Walmart grocery share slips again as Costco gains ground
Walmart still leads grocery, but its share fell to 19.9% as Costco climbed. For store teams, that can mean tighter pressure on shelves, pickup accuracy, and staffing.

The question for Walmart associates is not whether grocery still matters. It is whether a smaller slice means tighter staffing, tougher pickup targets, and less room for out-of-stocks in the departments that drive traffic every day.
Numerator data cited on April 21 showed Walmart’s grocery share fell to 19.9% in 2026, down from 20.0% in 2025 and 20.4% in 2024. A July 31, 2024 figure put Walmart at 21.4%, which shows how much ground has gradually slipped away even while the company remains far ahead of every rival. Costco moved the other way, rising to 8.2% from 7.9% last year and 7.6% in 2024. Kroger stayed in second place at 8.3%, but it also lost share from 8.6% in 2025 and 8.8% in 2024.
For hourly workers, that kind of slide usually shows up in the store long before it shows up in a corporate presentation. Grocery is the traffic engine at Walmart, so any loss of momentum puts more weight on the basics: produce looking fresh, dairy and meat staying in stock, pantry staples turning on time, and pickup orders leaving without substitutions. When shoppers try other grocers more often, store managers tend to push harder on zoning, replenishment, and fulfillment accuracy. That can mean more urgency in overnight stocking, front-end support, deli coverage, and order pickup when the store gets busy.

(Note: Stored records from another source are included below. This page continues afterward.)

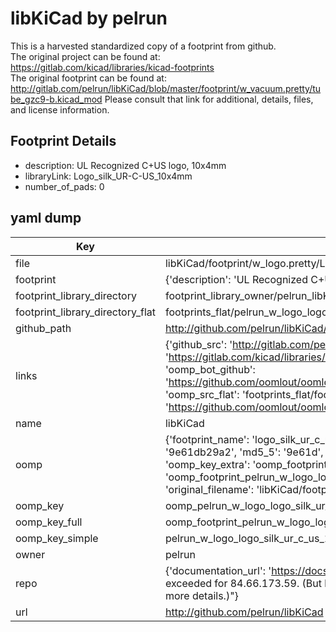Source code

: # libKiCad by pelrun  
This is a harvested standardized copy of a footprint from github.  
The original project can be found at:  
https://gitlab.com/kicad/libraries/kicad-footprints  
The original footprint can be found at:
http://gitlab.com/pelrun/libKiCad/blob/master/footprint/w_vacuum.pretty/tube_gzc9-b.kicad_mod
Please consult that link for additional, details, files, and license information.  
## Footprint Details
* description: UL Recognized C+US logo, 10x4mm  
* libraryLink: Logo_silk_UR-C-US_10x4mm  
* number_of_pads: 0  
## yaml dump  
| Key | Value |  
| --- | --- |  
| file | libKiCad/footprint/w_logo.pretty/Logo_silk_UR-C-US_10x4mm.kicad_mod |  
| footprint | {'description': 'UL Recognized C+US logo, 10x4mm', 'libraryLink': 'Logo_silk_UR-C-US_10x4mm', 'number_of_pads': 0} |  
| footprint_library_directory | footprint_library_owner/pelrun_libKiCad |  
| footprint_library_directory_flat | footprints_flat/pelrun_w_logo_logo_silk_ur_c_us_10x4mm/working |  
| github_path | http://github.com/pelrun/libKiCad/blob/master/footprint/w_logo.pretty/Logo_silk_UR-C-US_10x4mm.kicad_mod |  
| links | {'github_src': 'http://gitlab.com/pelrun/libKiCad/blob/master/footprint/w_vacuum.pretty/tube_gzc9-b.kicad_mod', 'github_src_repo': 'https://gitlab.com/kicad/libraries/kicad-footprints', 'oomp_bot': 'footprints/pelrun_w_logo_logo_silk_ur_c_us_10x4mm/working', 'oomp_bot_github': 'https://github.com/oomlout/oomlout_oomp_footprint_bot/tree/main/footprints/pelrun_w_logo_logo_silk_ur_c_us_10x4mm/working', 'oomp_src_flat': 'footprints_flat/footprints_flat/pelrun_w_logo_logo_silk_ur_c_us_10x4mm/working', 'oomp_src_flat_github': 'https://github.com/oomlout/oomlout_oomp_footprint_src/tree/main/footprints_flat/pelrun_w_logo_logo_silk_ur_c_us_10x4mm/working'} |  
| name | libKiCad |  
| oomp | {'footprint_name': 'logo_silk_ur_c_us_10x4mm', 'library_name': 'w_logo', 'md5': '9e61db29a21e3cf4a88ccb31645cc5b3', 'md5_10': '9e61db29a2', 'md5_5': '9e61d', 'md5_6': '9e61db', 'oomp_key': 'oomp_pelrun_w_logo_logo_silk_ur_c_us_10x4mm', 'oomp_key_extra': 'oomp_footprint_pelrun_w_logo_logo_silk_ur_c_us_10x4mm', 'oomp_key_full': 'oomp_footprint_pelrun_w_logo_logo_silk_ur_c_us_10x4mm_9e61db', 'oomp_key_simple': 'pelrun_w_logo_logo_silk_ur_c_us_10x4mm', 'original_filename': 'libKiCad/footprint/w_logo.pretty/Logo_silk_UR-C-US_10x4mm.kicad_mod', 'owner_name': 'pelrun'} |  
| oomp_key | oomp_pelrun_w_logo_logo_silk_ur_c_us_10x4mm |  
| oomp_key_full | oomp_footprint_pelrun_w_logo_logo_silk_ur_c_us_10x4mm |  
| oomp_key_simple | pelrun_w_logo_logo_silk_ur_c_us_10x4mm |  
| owner | pelrun |  
| repo | {'documentation_url': 'https://docs.github.com/rest/overview/resources-in-the-rest-api#rate-limiting', 'message': "API rate limit exceeded for 84.66.173.59. (But here's the good news: Authenticated requests get a higher rate limit. Check out the documentation for more details.)"} |  
| url | http://github.com/pelrun/libKiCad |  


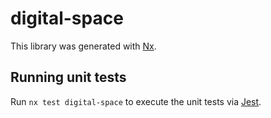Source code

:# digital-space

This library was generated with [Nx](https://nx.dev).

## Running unit tests

Run `nx test digital-space` to execute the unit tests via [Jest](https://jestjs.io).
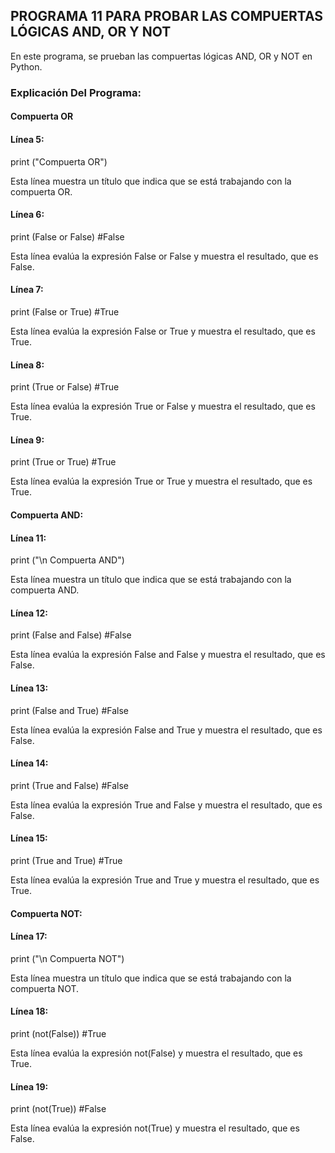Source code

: ## PROGRAMA 11 PARA PROBAR LAS COMPUERTAS LÓGICAS AND, OR Y NOT
En este programa, se prueban las compuertas lógicas AND, OR y NOT en Python.
### Explicación Del Programa:
#### Compuerta OR
#### Línea 5:
print ("Compuerta OR")

Esta línea muestra un título que indica que se está trabajando con la compuerta OR.

#### Línea 6:
print (False or False) #False

Esta línea evalúa la expresión False or False y muestra el resultado, que es False.

#### Línea 7:
print (False or True) #True

Esta línea evalúa la expresión False or True y muestra el resultado, que es True.

#### Línea 8:
print (True or False) #True

Esta línea evalúa la expresión True or False y muestra el resultado, que es True.

#### Línea 9:
print (True or True) #True

Esta línea evalúa la expresión True or True y muestra el resultado, que es True.

#### Compuerta AND:
#### Línea 11:
print ("\n Compuerta AND")

Esta línea muestra un título que indica que se está trabajando con la compuerta AND.

#### Línea 12:
print (False and False) #False

Esta línea evalúa la expresión False and False y muestra el resultado, que es False.

#### Línea 13:
print (False and True) #False

Esta línea evalúa la expresión False and True y muestra el resultado, que es False.

#### Línea 14:
print (True and False) #False

Esta línea evalúa la expresión True and False y muestra el resultado, que es False.

#### Línea 15:
print (True and True) #True

Esta línea evalúa la expresión True and True y muestra el resultado, que es True.

#### Compuerta NOT:
#### Línea 17:
print ("\n Compuerta NOT")

Esta línea muestra un título que indica que se está trabajando con la compuerta NOT.

#### Línea 18:
print (not(False)) #True

Esta línea evalúa la expresión not(False) y muestra el resultado, que es True.

#### Línea 19:
print (not(True)) #False

Esta línea evalúa la expresión not(True) y muestra el resultado, que es False.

Walmart has been spending to defend the business. In July 2024, the company said its U.S. grocery network supported more than 4,600 stores and announced five automated distribution centers for fresh food. It also launched a produce-sourcing pilot with Agritask in June 2024 and later added an RFID collaboration with Avery Dennison in October 2025 to improve inventory accuracy in fresh categories such as meat, bakery, and deli. In April 2025, Walmart said its delivery expansion would reach 12 million more households, a sign that digital convenience is now part of the grocery fight, not an add-on.
The company can still point to solid operating performance. Walmart’s fiscal 2025 U.S. comparable sales rose 4.5%, with strength in grocery. But the new share numbers show the business cannot rely on scale alone. Costco is pressing harder, Kroger is still a major competitor, and the pressure now sits where Walmart lives or dies in grocery: on the store floor, in the backroom, and in the supply chain that has to keep everything moving.